I am not an extrovert, but I couldn’t imagine myself working a job where dealing with people wasn’t part of the norm. In many ways, I need people. For a variety of reasons. Yet by the time I’m off work, driving home, and settling in to another night alone, I wish for nothing to infringe on my precious solitude.
In 2011-2012 I lived with my best friend, back when I was doing entry-level accounting and making $12 an hour. Rent for that apartment wasn’t bad at all, like $450 apiece, so it’s natural why Trey and I spent such a bulk of our free time gambling at the casino. It isn’t like we had that kind of money; we just didn’t have many reasonable places to spend it.

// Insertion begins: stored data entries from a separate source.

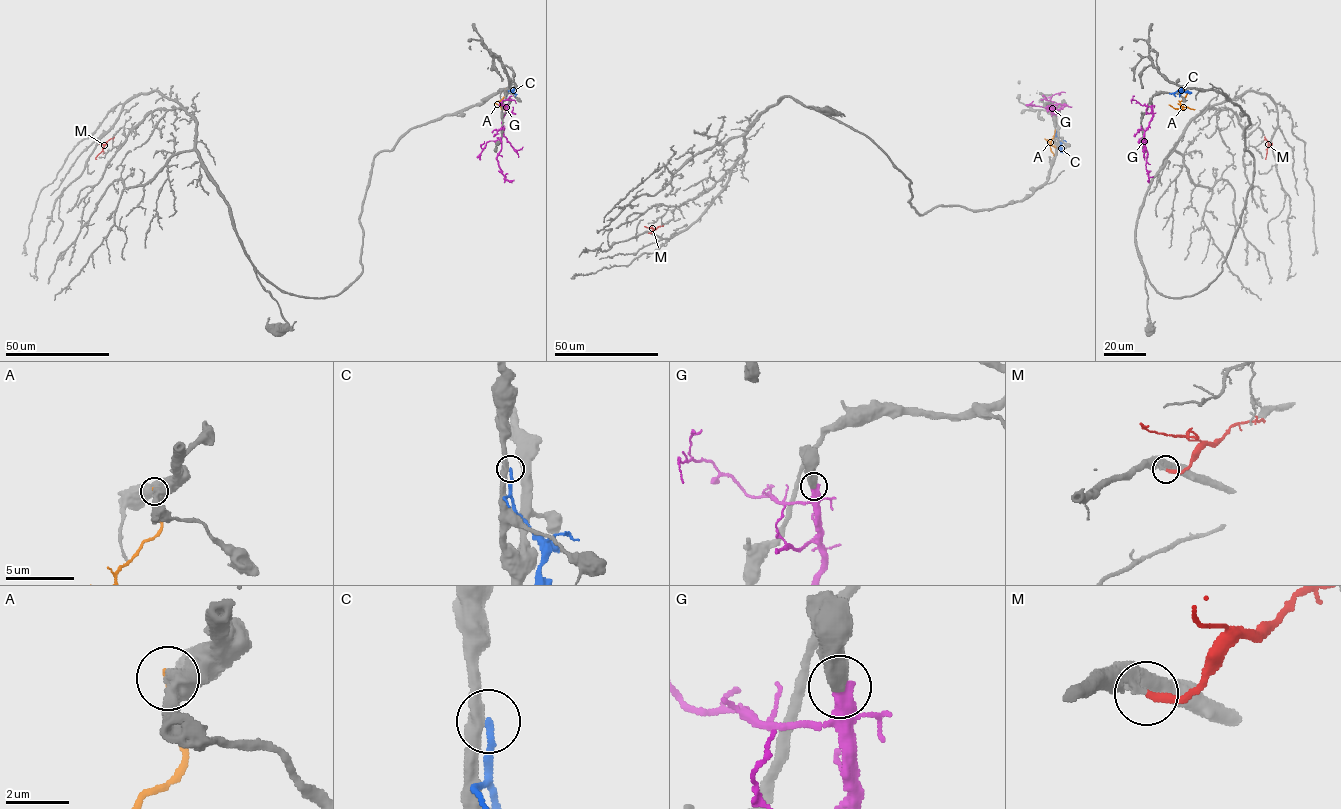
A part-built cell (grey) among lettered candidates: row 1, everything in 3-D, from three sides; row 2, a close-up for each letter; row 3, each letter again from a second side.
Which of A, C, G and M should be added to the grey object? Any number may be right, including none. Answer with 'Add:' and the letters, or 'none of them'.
Add: M

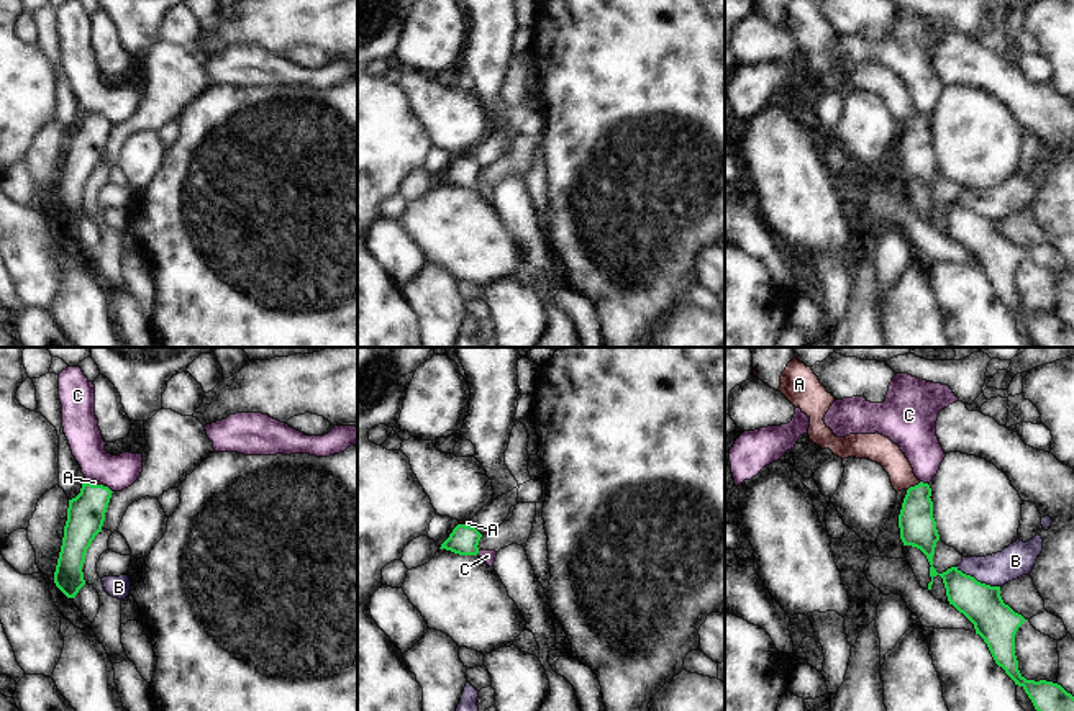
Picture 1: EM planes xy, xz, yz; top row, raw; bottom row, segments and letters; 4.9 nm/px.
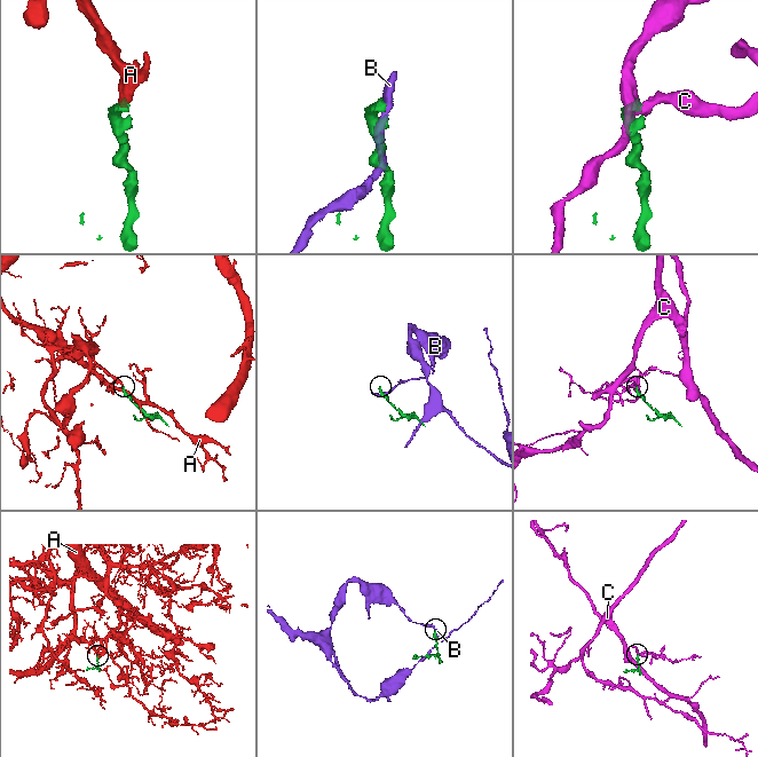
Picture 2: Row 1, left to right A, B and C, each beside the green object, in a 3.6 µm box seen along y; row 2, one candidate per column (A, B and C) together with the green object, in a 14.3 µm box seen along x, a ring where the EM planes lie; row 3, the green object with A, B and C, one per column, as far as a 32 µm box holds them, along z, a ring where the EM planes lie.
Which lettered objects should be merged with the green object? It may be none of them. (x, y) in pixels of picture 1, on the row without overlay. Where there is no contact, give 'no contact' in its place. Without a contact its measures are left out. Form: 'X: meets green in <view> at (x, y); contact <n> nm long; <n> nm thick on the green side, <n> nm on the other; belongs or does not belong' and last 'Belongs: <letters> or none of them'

It’s only now that I realize Trey is the only person, at least as long as I’m unmarried, that I’m capable of living with. In spite of our vast differences on the surface, he is the person I least have to alter my lifestyle for. He knows I’m into sports and politics, and I know he’s into cars and Snapchat. Other than that, we agree on most of the big issues, and we share a love for money and gambling. It’s as simple as that.

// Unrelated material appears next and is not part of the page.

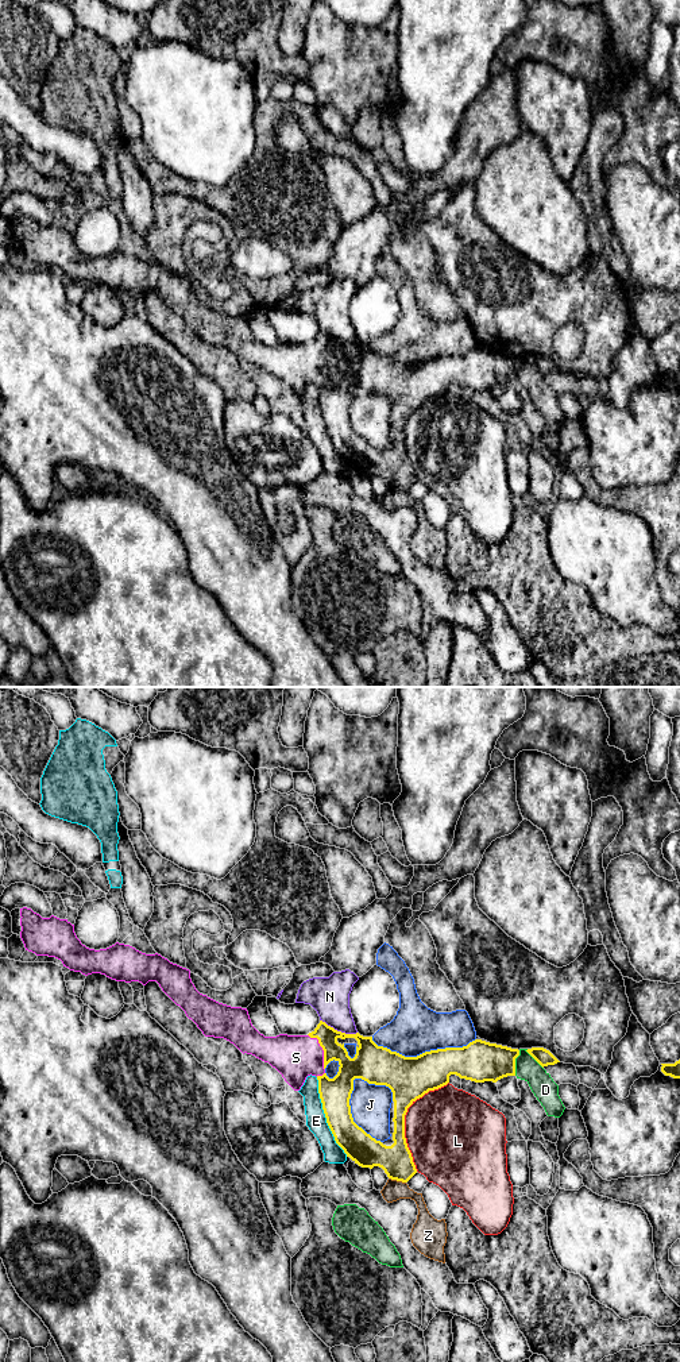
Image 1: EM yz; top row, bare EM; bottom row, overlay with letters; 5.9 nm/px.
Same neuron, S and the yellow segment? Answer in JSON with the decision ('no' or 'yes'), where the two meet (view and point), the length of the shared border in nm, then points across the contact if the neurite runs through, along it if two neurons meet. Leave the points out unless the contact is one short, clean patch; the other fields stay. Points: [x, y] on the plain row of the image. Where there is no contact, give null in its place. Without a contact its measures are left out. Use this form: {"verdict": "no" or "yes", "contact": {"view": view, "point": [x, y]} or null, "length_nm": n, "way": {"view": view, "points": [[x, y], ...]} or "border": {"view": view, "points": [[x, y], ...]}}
{"verdict": "yes", "contact": {"view": "yz", "point": [323, 358]}, "length_nm": 240, "way": {"view": "yz", "points": [[340, 396], [343, 370], [323, 358], [296, 366]]}}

Otherwise, the thought of permanently living with someone is how I feel about carpooling: I just hate having to rely on anybody, ever. And to a large degree I would rather others not have to rely on me. Not unless I, you know, give a shit about that person and know that said person gives said shit about me, too.
I was thrilled to get my driver’s license when I was 16, because I felt what true independence was for the very first time. All of a sudden the world got smaller, and there was power in that.
When I was 18 I flew across the country to dorm at Virginia Tech, and the same type of feeling was there. At times I’ve really believed anything is possible.
But recently is the first I’ve truly been on my own. Yeah I can drive and yeah I can go from coast to coast, but I’ve always had people on the other end of my destination. It’s always been a two-way street.
That’s different now. I go to work and deal craps, and I’m flooded by a constant two-front war among customers and coworkers.
So it’s nice to come home to nothing.